§ Input data:
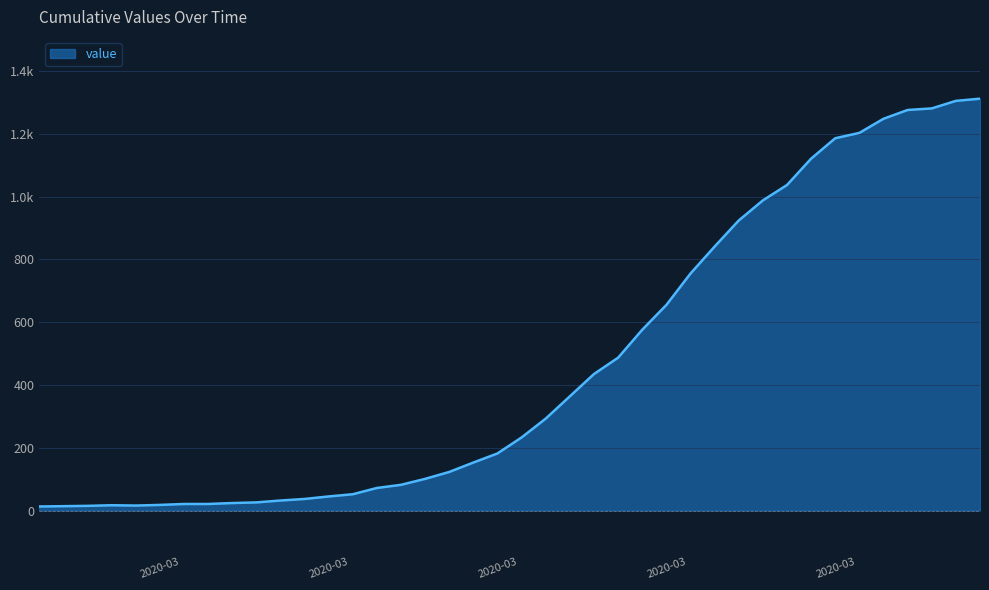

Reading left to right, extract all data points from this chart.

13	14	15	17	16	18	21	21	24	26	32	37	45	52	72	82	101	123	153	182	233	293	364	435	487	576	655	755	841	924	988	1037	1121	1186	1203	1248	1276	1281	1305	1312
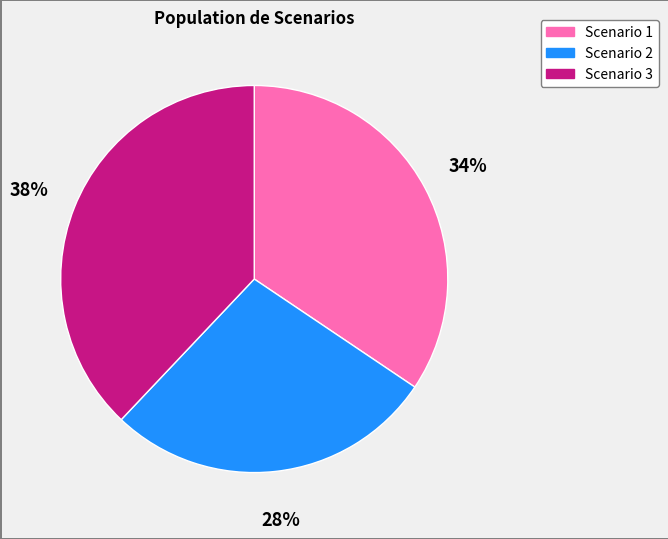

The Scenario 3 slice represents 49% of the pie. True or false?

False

...

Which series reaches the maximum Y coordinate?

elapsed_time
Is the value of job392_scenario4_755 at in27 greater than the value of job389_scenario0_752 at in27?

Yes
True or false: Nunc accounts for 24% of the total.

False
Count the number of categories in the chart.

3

§ Activity:
How many lines of the records contain the word "chart", counting only exact matches of case? Reply with the number alone.

§ Expected output:
2